Unfortunately, there is no magic formula on how to weigh the above items, but it is easy to look at each of these factors and determine if an airline is better or worse than its competitor. If an airline is superior to its competitor in all items, it may be able to take pricing premiums in the market.
Know Your Competitor
The final component to consider is understanding a competitor’s pricing behavior. A good, experienced pricing analyst learns how a competitor airline will react to a pricing change. For example, if a fare is reduced and the competitor has a strategy to have the lowest price available, any decrease in fares will be matched. No advantage will be gained and it will cause dilution. If an airline has demonstrated it will not match a small undercutting of a fare, then taking small fare reductions might move some small market share and revenue gains.
Before a fare change is launched against a competitor, an airline must assess how the competitor will react to the pricing action. It becomes like a chess match where players not only think about their next move but their opponent’s next move, and then respond to that move.
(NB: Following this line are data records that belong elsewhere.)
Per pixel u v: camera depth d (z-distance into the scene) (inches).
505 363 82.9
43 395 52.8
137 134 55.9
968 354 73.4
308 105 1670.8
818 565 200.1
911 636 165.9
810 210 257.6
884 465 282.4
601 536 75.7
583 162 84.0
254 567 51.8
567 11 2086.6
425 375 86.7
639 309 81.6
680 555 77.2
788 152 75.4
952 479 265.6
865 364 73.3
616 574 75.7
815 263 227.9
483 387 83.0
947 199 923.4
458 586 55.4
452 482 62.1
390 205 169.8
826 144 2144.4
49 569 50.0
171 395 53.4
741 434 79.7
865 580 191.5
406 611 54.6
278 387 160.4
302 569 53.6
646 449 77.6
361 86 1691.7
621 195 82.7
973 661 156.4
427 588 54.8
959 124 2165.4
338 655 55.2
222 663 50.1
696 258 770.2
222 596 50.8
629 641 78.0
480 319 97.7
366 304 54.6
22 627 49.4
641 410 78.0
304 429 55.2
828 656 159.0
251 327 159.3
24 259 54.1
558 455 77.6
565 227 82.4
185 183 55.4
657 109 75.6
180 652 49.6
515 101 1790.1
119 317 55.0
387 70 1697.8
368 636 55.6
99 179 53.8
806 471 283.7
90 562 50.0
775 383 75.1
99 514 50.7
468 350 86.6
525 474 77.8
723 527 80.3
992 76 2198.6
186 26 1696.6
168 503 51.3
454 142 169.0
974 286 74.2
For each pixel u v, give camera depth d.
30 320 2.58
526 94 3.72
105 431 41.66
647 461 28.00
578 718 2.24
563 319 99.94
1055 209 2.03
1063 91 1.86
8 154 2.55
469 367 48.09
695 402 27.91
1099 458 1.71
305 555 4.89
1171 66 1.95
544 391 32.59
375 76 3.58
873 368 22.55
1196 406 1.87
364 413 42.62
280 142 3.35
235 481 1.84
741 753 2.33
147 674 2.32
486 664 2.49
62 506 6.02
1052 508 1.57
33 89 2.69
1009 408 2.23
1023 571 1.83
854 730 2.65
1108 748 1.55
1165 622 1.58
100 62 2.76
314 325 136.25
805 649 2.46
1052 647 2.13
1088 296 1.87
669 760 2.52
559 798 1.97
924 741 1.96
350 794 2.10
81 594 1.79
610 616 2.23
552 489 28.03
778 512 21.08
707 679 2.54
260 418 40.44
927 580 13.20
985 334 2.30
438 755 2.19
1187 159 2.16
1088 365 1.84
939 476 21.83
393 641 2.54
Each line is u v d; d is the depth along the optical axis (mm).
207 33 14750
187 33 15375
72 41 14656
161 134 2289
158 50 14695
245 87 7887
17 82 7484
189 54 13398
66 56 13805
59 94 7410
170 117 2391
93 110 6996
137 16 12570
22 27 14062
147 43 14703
Anticipating the potential result in advance will reduce pricing churn.
When taking a competitive pricing action, it is important to measure the impact of the pricing change. One of the simplest and most-immediate measures is reviewing advance bookings. Another source is total and bookings by RBD to see if there is an increase in demand, or if demand is just shifting between RBDs. If the competitive pricing response was to increase market share, then analyze market share data to see if the share did shift.
Finally, analyzing revenue accounting data can determine yield changes. If the data is available at the fare-basis code level, measure the impact of a specific fare. Based on the result of these analyses, adjust competitive pricing changes accordingly.
Airline pricing is one part art and one part science. Blindly matching a competitor’s fare does not take into account the type of market, the market segment, or the airline’s advantages and disadvantages. Tailoring pricing based on market segments, market strength and product comparison positions competitive pricing appropriately and helps reduce the risk of dilution.